One of my closest friends sent me a picture of her three-month-old daughter in the ER.
I remember feeling an overwhelming wave of pain just looking at it.
I asked her how does she handle even the possibility of something going wrong?
She said that pain comes with an immense kind of love, one she didn’t know she was capable of.
In trying to protect ourselves from hurt and hassles of life,we may also limit our capacity for love, joy and growth.
I’ve often believed that leadership is a path to inner growth.
As a leader, you move towards a mission but you also have to take people along.
And at some point, the real work becomes about people:
How you lead them
How you respond and react when things don’t go your way. What people trigger in you. What judgments arise.
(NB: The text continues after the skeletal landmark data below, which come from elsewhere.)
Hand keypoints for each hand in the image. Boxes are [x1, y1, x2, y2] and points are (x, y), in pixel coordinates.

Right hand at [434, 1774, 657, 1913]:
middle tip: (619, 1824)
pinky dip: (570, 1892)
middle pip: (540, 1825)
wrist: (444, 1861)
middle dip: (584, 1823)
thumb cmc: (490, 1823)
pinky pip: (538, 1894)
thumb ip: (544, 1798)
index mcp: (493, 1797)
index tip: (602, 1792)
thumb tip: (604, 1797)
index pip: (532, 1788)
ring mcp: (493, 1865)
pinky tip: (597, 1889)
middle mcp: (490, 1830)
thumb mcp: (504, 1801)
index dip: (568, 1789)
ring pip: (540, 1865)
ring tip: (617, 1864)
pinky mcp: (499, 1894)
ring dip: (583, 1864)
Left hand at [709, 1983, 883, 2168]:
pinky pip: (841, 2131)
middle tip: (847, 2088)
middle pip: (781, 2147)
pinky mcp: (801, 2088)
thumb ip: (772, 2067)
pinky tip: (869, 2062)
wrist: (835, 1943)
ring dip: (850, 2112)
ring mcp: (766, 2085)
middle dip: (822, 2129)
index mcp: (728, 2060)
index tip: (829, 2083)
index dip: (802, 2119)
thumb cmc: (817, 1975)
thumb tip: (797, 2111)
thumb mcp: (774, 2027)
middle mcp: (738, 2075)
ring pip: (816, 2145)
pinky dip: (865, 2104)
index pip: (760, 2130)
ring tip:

And what all of this reveals about you.
Even in relatively less emotionally charged environments like work, people will help show you parts of yourself:
Your insecurities, your shadow sides, old baggage you may still carry, places you thought were healed, but aren’t.
If you can observe all of this and continue doing the work, there’s nothing like it.
But even more important than “doing the work”is becoming aware.
And then, accepting what you see.
Not dismissing it. Not blaming others. Not telling yourself “this isn’t me.”
Even if you don’t yet have the intention to change certain parts of yourself…
Acknowledging them is enough.
“Know thyself, and to thine own self be true.”
Invitation
Think of 2–3 people in your life who trigger you (even if mildly).
And reflect:
What do your reactions around them say about you?
What, if anything, would you like to do about it?